Write the data out again so that it matches word for word.

DATA EXCERPTS below:

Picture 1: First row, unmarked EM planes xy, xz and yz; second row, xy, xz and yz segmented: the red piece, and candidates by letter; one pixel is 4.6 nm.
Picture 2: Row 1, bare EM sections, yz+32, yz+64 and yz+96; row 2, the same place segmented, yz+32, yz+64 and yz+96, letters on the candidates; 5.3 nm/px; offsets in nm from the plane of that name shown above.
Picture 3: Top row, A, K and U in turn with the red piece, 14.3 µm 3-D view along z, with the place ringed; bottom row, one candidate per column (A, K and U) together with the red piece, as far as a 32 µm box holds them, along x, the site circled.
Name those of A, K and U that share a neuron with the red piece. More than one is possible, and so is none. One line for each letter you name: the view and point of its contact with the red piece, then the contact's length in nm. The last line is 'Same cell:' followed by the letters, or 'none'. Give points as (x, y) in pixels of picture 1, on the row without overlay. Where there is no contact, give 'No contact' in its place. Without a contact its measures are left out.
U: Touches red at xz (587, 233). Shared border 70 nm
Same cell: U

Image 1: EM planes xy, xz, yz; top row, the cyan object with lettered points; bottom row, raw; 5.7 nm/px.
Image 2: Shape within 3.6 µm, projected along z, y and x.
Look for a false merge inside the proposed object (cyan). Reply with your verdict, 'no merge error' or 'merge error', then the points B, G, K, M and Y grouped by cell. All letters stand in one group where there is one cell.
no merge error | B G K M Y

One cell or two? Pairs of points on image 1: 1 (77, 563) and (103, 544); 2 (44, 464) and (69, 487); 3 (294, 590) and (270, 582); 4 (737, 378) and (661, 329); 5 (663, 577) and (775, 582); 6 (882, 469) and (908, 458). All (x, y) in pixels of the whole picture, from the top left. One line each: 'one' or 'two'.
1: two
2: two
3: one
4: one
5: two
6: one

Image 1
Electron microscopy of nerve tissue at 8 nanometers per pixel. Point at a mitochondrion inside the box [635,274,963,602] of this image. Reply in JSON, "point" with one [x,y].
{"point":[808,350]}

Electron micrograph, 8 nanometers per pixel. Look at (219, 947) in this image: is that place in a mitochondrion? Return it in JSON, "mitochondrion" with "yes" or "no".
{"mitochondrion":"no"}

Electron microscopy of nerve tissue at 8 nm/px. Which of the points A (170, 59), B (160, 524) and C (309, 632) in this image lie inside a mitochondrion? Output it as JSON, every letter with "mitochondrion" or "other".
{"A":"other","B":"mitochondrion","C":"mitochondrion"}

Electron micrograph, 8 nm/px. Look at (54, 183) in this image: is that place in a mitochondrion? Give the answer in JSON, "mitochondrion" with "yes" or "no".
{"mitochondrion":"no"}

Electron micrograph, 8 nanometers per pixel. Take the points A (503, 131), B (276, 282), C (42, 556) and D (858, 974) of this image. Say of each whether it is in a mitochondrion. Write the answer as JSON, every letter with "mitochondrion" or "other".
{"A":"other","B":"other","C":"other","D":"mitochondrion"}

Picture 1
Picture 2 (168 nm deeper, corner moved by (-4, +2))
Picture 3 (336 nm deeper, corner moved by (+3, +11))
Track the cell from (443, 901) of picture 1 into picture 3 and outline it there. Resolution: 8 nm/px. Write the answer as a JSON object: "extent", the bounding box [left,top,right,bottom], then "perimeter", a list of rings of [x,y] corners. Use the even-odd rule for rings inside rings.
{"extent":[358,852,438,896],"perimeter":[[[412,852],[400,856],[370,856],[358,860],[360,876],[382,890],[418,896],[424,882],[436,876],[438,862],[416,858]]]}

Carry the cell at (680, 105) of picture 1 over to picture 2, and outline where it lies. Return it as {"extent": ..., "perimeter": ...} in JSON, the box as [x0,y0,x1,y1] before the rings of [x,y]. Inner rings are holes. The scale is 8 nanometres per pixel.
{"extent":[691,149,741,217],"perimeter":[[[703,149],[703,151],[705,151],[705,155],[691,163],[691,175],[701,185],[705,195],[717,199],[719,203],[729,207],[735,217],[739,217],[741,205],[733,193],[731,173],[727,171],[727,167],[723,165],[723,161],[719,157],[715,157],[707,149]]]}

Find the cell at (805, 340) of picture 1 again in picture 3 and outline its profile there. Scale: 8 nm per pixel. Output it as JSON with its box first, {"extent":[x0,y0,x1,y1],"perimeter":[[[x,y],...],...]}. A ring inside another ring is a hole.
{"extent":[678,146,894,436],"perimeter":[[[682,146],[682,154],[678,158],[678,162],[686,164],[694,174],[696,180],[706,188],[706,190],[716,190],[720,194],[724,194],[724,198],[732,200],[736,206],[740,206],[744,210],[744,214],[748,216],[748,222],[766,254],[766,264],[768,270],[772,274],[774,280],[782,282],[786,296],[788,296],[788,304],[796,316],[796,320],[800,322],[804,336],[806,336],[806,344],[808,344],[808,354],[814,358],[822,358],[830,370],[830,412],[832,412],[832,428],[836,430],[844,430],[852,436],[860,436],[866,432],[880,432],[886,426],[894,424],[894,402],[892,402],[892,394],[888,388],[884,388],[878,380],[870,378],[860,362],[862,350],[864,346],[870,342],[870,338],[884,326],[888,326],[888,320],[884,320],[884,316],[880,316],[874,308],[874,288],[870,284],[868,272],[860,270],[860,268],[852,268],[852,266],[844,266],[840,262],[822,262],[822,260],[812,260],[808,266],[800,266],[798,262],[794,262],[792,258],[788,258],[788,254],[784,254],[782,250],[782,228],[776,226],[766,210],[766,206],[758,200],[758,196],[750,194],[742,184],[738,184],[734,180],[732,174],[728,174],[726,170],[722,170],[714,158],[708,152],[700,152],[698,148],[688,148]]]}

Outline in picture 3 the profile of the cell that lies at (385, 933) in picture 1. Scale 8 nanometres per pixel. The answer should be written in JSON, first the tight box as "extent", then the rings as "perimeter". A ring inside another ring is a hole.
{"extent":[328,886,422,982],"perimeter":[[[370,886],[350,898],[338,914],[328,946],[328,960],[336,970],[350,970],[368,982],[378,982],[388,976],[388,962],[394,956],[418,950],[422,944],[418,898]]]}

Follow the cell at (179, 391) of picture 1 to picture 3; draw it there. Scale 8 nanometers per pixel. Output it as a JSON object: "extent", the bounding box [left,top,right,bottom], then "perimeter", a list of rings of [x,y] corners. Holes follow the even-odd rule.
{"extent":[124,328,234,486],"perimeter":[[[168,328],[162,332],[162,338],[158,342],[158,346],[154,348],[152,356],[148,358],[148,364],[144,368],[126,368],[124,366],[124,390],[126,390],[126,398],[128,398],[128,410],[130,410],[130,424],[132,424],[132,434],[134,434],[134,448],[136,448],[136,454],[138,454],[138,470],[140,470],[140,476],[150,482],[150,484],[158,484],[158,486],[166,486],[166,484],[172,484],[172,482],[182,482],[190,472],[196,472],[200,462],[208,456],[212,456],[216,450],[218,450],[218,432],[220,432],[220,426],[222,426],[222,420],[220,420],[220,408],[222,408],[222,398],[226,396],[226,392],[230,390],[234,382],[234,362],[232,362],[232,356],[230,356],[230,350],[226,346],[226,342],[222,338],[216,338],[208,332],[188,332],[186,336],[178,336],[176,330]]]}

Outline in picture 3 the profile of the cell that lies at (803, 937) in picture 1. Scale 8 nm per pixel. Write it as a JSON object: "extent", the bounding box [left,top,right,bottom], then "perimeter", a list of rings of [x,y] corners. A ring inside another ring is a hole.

End of DATA EXCERPTS.

◆ **REPLY TO THE TASK**:
Picture 1: First row, unmarked EM planes xy, xz and yz; second row, xy, xz and yz segmented: the red piece, and candidates by letter; one pixel is 4.6 nm.
Picture 2: Row 1, bare EM sections, yz+32, yz+64 and yz+96; row 2, the same place segmented, yz+32, yz+64 and yz+96, letters on the candidates; 5.3 nm/px; offsets in nm from the plane of that name shown above.
Picture 3: Top row, A, K and U in turn with the red piece, 14.3 µm 3-D view along z, with the place ringed; bottom row, one candidate per column (A, K and U) together with the red piece, as far as a 32 µm box holds them, along x, the site circled.
Name those of A, K and U that share a neuron with the red piece. More than one is possible, and so is none. One line for each letter you name: the view and point of its contact with the red piece, then the contact's length in nm. The last line is 'Same cell:' followed by the letters, or 'none'. Give points as (x, y) in pixels of picture 1, on the row without overlay. Where there is no contact, give 'No contact' in its place. Without a contact its measures are left out.
U: Touches red at xz (587, 233). Shared border 70 nm
Same cell: U

Image 1: EM planes xy, xz, yz; top row, the cyan object with lettered points; bottom row, raw; 5.7 nm/px.
Image 2: Shape within 3.6 µm, projected along z, y and x.
Look for a false merge inside the proposed object (cyan). Reply with your verdict, 'no merge error' or 'merge error', then the points B, G, K, M and Y grouped by cell. All letters stand in one group where there is one cell.
no merge error | B G K M Y

One cell or two? Pairs of points on image 1: 1 (77, 563) and (103, 544); 2 (44, 464) and (69, 487); 3 (294, 590) and (270, 582); 4 (737, 378) and (661, 329); 5 (663, 577) and (775, 582); 6 (882, 469) and (908, 458). All (x, y) in pixels of the whole picture, from the top left. One line each: 'one' or 'two'.
1: two
2: two
3: one
4: one
5: two
6: one

Image 1
Electron microscopy of nerve tissue at 8 nanometers per pixel. Point at a mitochondrion inside the box [635,274,963,602] of this image. Reply in JSON, "point" with one [x,y].
{"point":[808,350]}

Electron micrograph, 8 nanometers per pixel. Look at (219, 947) in this image: is that place in a mitochondrion? Return it in JSON, "mitochondrion" with "yes" or "no".
{"mitochondrion":"no"}

Electron microscopy of nerve tissue at 8 nm/px. Which of the points A (170, 59), B (160, 524) and C (309, 632) in this image lie inside a mitochondrion? Output it as JSON, every letter with "mitochondrion" or "other".
{"A":"other","B":"mitochondrion","C":"mitochondrion"}

Electron micrograph, 8 nm/px. Look at (54, 183) in this image: is that place in a mitochondrion? Give the answer in JSON, "mitochondrion" with "yes" or "no".
{"mitochondrion":"no"}

Electron micrograph, 8 nanometers per pixel. Take the points A (503, 131), B (276, 282), C (42, 556) and D (858, 974) of this image. Say of each whether it is in a mitochondrion. Write the answer as JSON, every letter with "mitochondrion" or "other".
{"A":"other","B":"other","C":"other","D":"mitochondrion"}

Picture 1
Picture 2 (168 nm deeper, corner moved by (-4, +2))
Picture 3 (336 nm deeper, corner moved by (+3, +11))
Track the cell from (443, 901) of picture 1 into picture 3 and outline it there. Resolution: 8 nm/px. Write the answer as a JSON object: "extent", the bounding box [left,top,right,bottom], then "perimeter", a list of rings of [x,y] corners. Use the even-odd rule for rings inside rings.
{"extent":[358,852,438,896],"perimeter":[[[412,852],[400,856],[370,856],[358,860],[360,876],[382,890],[418,896],[424,882],[436,876],[438,862],[416,858]]]}

Carry the cell at (680, 105) of picture 1 over to picture 2, and outline where it lies. Return it as {"extent": ..., "perimeter": ...} in JSON, the box as [x0,y0,x1,y1] before the rings of [x,y]. Inner rings are holes. The scale is 8 nanometres per pixel.
{"extent":[691,149,741,217],"perimeter":[[[703,149],[703,151],[705,151],[705,155],[691,163],[691,175],[701,185],[705,195],[717,199],[719,203],[729,207],[735,217],[739,217],[741,205],[733,193],[731,173],[727,171],[727,167],[723,165],[723,161],[719,157],[715,157],[707,149]]]}

Find the cell at (805, 340) of picture 1 again in picture 3 and outline its profile there. Scale: 8 nm per pixel. Output it as JSON with its box first, {"extent":[x0,y0,x1,y1],"perimeter":[[[x,y],...],...]}. A ring inside another ring is a hole.
{"extent":[678,146,894,436],"perimeter":[[[682,146],[682,154],[678,158],[678,162],[686,164],[694,174],[696,180],[706,188],[706,190],[716,190],[720,194],[724,194],[724,198],[732,200],[736,206],[740,206],[744,210],[744,214],[748,216],[748,222],[766,254],[766,264],[768,270],[772,274],[774,280],[782,282],[786,296],[788,296],[788,304],[796,316],[796,320],[800,322],[804,336],[806,336],[806,344],[808,344],[808,354],[814,358],[822,358],[830,370],[830,412],[832,412],[832,428],[836,430],[844,430],[852,436],[860,436],[866,432],[880,432],[886,426],[894,424],[894,402],[892,402],[892,394],[888,388],[884,388],[878,380],[870,378],[860,362],[862,350],[864,346],[870,342],[870,338],[884,326],[888,326],[888,320],[884,320],[884,316],[880,316],[874,308],[874,288],[870,284],[868,272],[860,270],[860,268],[852,268],[852,266],[844,266],[840,262],[822,262],[822,260],[812,260],[808,266],[800,266],[798,262],[794,262],[792,258],[788,258],[788,254],[784,254],[782,250],[782,228],[776,226],[766,210],[766,206],[758,200],[758,196],[750,194],[742,184],[738,184],[734,180],[732,174],[728,174],[726,170],[722,170],[714,158],[708,152],[700,152],[698,148],[688,148]]]}

Outline in picture 3 the profile of the cell that lies at (385, 933) in picture 1. Scale 8 nanometres per pixel. The answer should be written in JSON, first the tight box as "extent", then the rings as "perimeter". A ring inside another ring is a hole.
{"extent":[328,886,422,982],"perimeter":[[[370,886],[350,898],[338,914],[328,946],[328,960],[336,970],[350,970],[368,982],[378,982],[388,976],[388,962],[394,956],[418,950],[422,944],[418,898]]]}

Follow the cell at (179, 391) of picture 1 to picture 3; draw it there. Scale 8 nanometers per pixel. Output it as a JSON object: "extent", the bounding box [left,top,right,bottom], then "perimeter", a list of rings of [x,y] corners. Holes follow the even-odd rule.
{"extent":[124,328,234,486],"perimeter":[[[168,328],[162,332],[162,338],[158,342],[158,346],[154,348],[152,356],[148,358],[148,364],[144,368],[126,368],[124,366],[124,390],[126,390],[126,398],[128,398],[128,410],[130,410],[130,424],[132,424],[132,434],[134,434],[134,448],[136,448],[136,454],[138,454],[138,470],[140,470],[140,476],[150,482],[150,484],[158,484],[158,486],[166,486],[166,484],[172,484],[172,482],[182,482],[190,472],[196,472],[200,462],[208,456],[212,456],[216,450],[218,450],[218,432],[220,432],[220,426],[222,426],[222,420],[220,420],[220,408],[222,408],[222,398],[226,396],[226,392],[230,390],[234,382],[234,362],[232,362],[232,356],[230,356],[230,350],[226,346],[226,342],[222,338],[216,338],[208,332],[188,332],[186,336],[178,336],[176,330]]]}

Outline in picture 3 the profile of the cell that lies at (803, 937) in picture 1. Scale 8 nm per pixel. Write it as a JSON object: "extent", the bounding box [left,top,right,bottom], then "perimeter", a list of rings of [x,y] corners. A ring inside another ring is a hole.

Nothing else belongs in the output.